• _Information shown_:
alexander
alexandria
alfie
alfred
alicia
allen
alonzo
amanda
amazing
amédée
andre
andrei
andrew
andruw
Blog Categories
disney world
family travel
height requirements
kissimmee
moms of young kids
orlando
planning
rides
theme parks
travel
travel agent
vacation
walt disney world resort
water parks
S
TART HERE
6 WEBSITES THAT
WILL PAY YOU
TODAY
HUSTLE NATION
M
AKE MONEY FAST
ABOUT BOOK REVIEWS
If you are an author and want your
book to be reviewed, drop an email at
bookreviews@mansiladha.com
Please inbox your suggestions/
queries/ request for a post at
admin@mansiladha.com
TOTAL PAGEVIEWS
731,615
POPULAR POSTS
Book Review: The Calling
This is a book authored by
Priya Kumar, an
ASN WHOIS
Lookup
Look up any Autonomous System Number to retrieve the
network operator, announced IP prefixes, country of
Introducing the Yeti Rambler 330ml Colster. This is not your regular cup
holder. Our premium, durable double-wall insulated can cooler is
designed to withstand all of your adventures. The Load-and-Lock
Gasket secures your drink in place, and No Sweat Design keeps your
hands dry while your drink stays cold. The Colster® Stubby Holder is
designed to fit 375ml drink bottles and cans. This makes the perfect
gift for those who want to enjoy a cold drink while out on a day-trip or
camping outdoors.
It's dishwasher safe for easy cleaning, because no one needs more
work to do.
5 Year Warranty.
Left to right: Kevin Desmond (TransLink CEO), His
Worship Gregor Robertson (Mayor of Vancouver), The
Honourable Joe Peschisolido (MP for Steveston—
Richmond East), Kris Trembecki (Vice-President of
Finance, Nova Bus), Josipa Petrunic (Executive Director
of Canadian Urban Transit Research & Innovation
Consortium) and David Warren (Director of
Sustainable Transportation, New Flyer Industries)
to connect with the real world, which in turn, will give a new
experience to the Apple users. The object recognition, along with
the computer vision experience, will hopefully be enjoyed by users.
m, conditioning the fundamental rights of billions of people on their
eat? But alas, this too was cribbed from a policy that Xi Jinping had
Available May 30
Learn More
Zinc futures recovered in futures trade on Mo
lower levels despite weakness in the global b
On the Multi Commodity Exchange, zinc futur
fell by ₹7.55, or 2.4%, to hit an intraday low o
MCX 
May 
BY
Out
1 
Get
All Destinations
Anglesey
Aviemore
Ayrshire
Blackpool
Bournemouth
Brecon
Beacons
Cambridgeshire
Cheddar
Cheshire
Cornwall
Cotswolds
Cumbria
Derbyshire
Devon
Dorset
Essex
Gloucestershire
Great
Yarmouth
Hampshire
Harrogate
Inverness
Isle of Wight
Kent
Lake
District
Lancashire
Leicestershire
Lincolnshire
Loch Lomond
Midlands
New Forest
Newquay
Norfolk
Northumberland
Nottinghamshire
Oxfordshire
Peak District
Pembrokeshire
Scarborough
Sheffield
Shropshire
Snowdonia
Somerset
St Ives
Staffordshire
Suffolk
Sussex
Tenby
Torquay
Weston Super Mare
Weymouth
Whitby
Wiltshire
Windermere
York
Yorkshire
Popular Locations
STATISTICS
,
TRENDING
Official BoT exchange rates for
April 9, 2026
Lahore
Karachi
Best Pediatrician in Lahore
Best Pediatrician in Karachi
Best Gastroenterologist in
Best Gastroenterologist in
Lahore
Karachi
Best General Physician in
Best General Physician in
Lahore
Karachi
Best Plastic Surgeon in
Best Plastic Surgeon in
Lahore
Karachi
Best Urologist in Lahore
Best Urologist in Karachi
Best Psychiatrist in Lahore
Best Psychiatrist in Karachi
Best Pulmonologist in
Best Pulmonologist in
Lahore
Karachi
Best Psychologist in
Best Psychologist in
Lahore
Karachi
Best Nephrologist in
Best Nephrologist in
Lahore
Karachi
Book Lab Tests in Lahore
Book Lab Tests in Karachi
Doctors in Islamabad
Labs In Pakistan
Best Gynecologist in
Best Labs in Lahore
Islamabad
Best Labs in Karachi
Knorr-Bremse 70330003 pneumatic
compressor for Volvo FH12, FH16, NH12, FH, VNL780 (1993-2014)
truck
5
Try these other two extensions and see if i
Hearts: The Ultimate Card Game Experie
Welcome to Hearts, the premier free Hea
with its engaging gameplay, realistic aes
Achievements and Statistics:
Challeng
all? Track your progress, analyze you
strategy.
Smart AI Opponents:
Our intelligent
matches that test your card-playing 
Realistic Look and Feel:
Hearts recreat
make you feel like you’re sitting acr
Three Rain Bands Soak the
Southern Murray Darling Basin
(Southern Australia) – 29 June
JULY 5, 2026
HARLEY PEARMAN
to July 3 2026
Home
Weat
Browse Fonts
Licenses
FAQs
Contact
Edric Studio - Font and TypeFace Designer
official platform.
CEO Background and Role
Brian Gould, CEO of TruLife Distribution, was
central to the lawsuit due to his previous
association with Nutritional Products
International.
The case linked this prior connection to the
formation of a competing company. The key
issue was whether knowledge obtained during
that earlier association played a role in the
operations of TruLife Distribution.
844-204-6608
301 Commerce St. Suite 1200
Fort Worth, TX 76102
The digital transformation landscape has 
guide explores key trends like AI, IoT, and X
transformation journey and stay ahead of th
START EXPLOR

• _Assignment_: Render the text of all the items above as a JSON list of strings, one string per line, and leave out any blank lines.

• _Your solution_:
[
  "alexander",
  "alexandria",
  "alfie",
  "alfred",
  "alicia",
  "allen",
  "alonzo",
  "amanda",
  "amazing",
  "amédée",
  "andre",
  "andrei",
  "andrew",
  "andruw",
  "Blog Categories",
  "disney world",
  "family travel",
  "height requirements",
  "kissimmee",
  "moms of young kids",
  "orlando",
  "planning",
  "rides",
  "theme parks",
  "travel",
  "travel agent",
  "vacation",
  "walt disney world resort",
  "water parks",
  "S",
  "TART HERE",
  "6 WEBSITES THAT",
  "WILL PAY YOU",
  "TODAY",
  "HUSTLE NATION",
  "M",
  "AKE MONEY FAST",
  "ABOUT BOOK REVIEWS",
  "If you are an author and want your",
  "book to be reviewed, drop an email at",
  "bookreviews@mansiladha.com",
  "Please inbox your suggestions/",
  "queries/ request for a post at",
  "admin@mansiladha.com",
  "TOTAL PAGEVIEWS",
  "731,615",
  "POPULAR POSTS",
  "Book Review: The Calling",
  "This is a book authored by",
  "Priya Kumar, an",
  "ASN WHOIS",
  "Lookup",
  "Look up any Autonomous System Number to retrieve the",
  "network operator, announced IP prefixes, country of",
  "Introducing the Yeti Rambler 330ml Colster. This is not your regular cup",
  "holder. Our premium, durable double-wall insulated can cooler is",
  "designed to withstand all of your adventures. The Load-and-Lock",
  "Gasket secures your drink in place, and No Sweat Design keeps your",
  "hands dry while your drink stays cold. The Colster® Stubby Holder is",
  "designed to fit 375ml drink bottles and cans. This makes the perfect",
  "gift for those who want to enjoy a cold drink while out on a day-trip or",
  "camping outdoors.",
  "It's dishwasher safe for easy cleaning, because no one needs more",
  "work to do.",
  "5 Year Warranty.",
  "Left to right: Kevin Desmond (TransLink CEO), His",
  "Worship Gregor Robertson (Mayor of Vancouver), The",
  "Honourable Joe Peschisolido (MP for Steveston—",
  "Richmond East), Kris Trembecki (Vice-President of",
  "Finance, Nova Bus), Josipa Petrunic (Executive Director",
  "of Canadian Urban Transit Research & Innovation",
  "Consortium) and David Warren (Director of",
  "Sustainable Transportation, New Flyer Industries)",
  "to connect with the real world, which in turn, will give a new",
  "experience to the Apple users. The object recognition, along with",
  "the computer vision experience, will hopefully be enjoyed by users.",
  "m, conditioning the fundamental rights of billions of people on their",
  "eat? But alas, this too was cribbed from a policy that Xi Jinping had",
  "Available May 30",
  "Learn More",
  "Zinc futures recovered in futures trade on Mo",
  "lower levels despite weakness in the global b",
  "On the Multi Commodity Exchange, zinc futur",
  "fell by ₹7.55, or 2.4%, to hit an intraday low o",
  "MCX ",
  "May ",
  "BY",
  "Out",
  "1 ",
  "Get",
  "All Destinations",
  "Anglesey",
  "Aviemore",
  "Ayrshire",
  "Blackpool",
  "Bournemouth",
  "Brecon",
  "Beacons",
  "Cambridgeshire",
  "Cheddar",
  "Cheshire",
  "Cornwall",
  "Cotswolds",
  "Cumbria",
  "Derbyshire",
  "Devon",
  "Dorset",
  "Essex",
  "Gloucestershire",
  "Great",
  "Yarmouth",
  "Hampshire",
  "Harrogate",
  "Inverness",
  "Isle of Wight",
  "Kent",
  "Lake",
  "District",
  "Lancashire",
  "Leicestershire",
  "Lincolnshire",
  "Loch Lomond",
  "Midlands",
  "New Forest",
  "Newquay",
  "Norfolk",
  "Northumberland",
  "Nottinghamshire",
  "Oxfordshire",
  "Peak District",
  "Pembrokeshire",
  "Scarborough",
  "Sheffield",
  "Shropshire",
  "Snowdonia",
  "Somerset",
  "St Ives",
  "Staffordshire",
  "Suffolk",
  "Sussex",
  "Tenby",
  "Torquay",
  "Weston Super Mare",
  "Weymouth",
  "Whitby",
  "Wiltshire",
  "Windermere",
  "York",
  "Yorkshire",
  "Popular Locations",
  "STATISTICS",
  ",",
  "TRENDING",
  "Official BoT exchange rates for",
  "April 9, 2026",
  "Lahore",
  "Karachi",
  "Best Pediatrician in Lahore",
  "Best Pediatrician in Karachi",
  "Best Gastroenterologist in",
  "Best Gastroenterologist in",
  "Lahore",
  "Karachi",
  "Best General Physician in",
  "Best General Physician in",
  "Lahore",
  "Karachi",
  "Best Plastic Surgeon in",
  "Best Plastic Surgeon in",
  "Lahore",
  "Karachi",
  "Best Urologist in Lahore",
  "Best Urologist in Karachi",
  "Best Psychiatrist in Lahore",
  "Best Psychiatrist in Karachi",
  "Best Pulmonologist in",
  "Best Pulmonologist in",
  "Lahore",
  "Karachi",
  "Best Psychologist in",
  "Best Psychologist in",
  "Lahore",
  "Karachi",
  "Best Nephrologist in",
  "Best Nephrologist in",
  "Lahore",
  "Karachi",
  "Book Lab Tests in Lahore",
  "Book Lab Tests in Karachi",
  "Doctors in Islamabad",
  "Labs In Pakistan",
  "Best Gynecologist in",
  "Best Labs in Lahore",
  "Islamabad",
  "Best Labs in Karachi",
  "Knorr-Bremse 70330003 pneumatic",
  "compressor for Volvo FH12, FH16, NH12, FH, VNL780 (1993-2014)",
  "truck",
  "5",
  "Try these other two extensions and see if i",
  "Hearts: The Ultimate Card Game Experie",
  "Welcome to Hearts, the premier free Hea",
  "with its engaging gameplay, realistic aes",
  "Achievements and Statistics:",
  "Challeng",
  "all? Track your progress, analyze you",
  "strategy.",
  "Smart AI Opponents:",
  "Our intelligent",
  "matches that test your card-playing ",
  "Realistic Look and Feel:",
  "Hearts recreat",
  "make you feel like you’re sitting acr",
  "Three Rain Bands Soak the",
  "Southern Murray Darling Basin",
  "(Southern Australia) – 29 June",
  "JULY 5, 2026",
  "HARLEY PEARMAN",
  "to July 3 2026",
  "Home",
  "Weat",
  "Browse Fonts",
  "Licenses",
  "FAQs",
  "Contact",
  "Edric Studio - Font and TypeFace Designer",
  "official platform.",
  "CEO Background and Role",
  "Brian Gould, CEO of TruLife Distribution, was",
  "central to the lawsuit due to his previous",
  "association with Nutritional Products",
  "International.",
  "The case linked this prior connection to the",
  "formation of a competing company. The key",
  "issue was whether knowledge obtained during",
  "that earlier association played a role in the",
  "operations of TruLife Distribution.",
  "844-204-6608",
  "301 Commerce St. Suite 1200",
  "Fort Worth, TX 76102",
  "The digital transformation landscape has ",
  "guide explores key trends like AI, IoT, and X",
  "transformation journey and stay ahead of th",
  "START EXPLOR"
]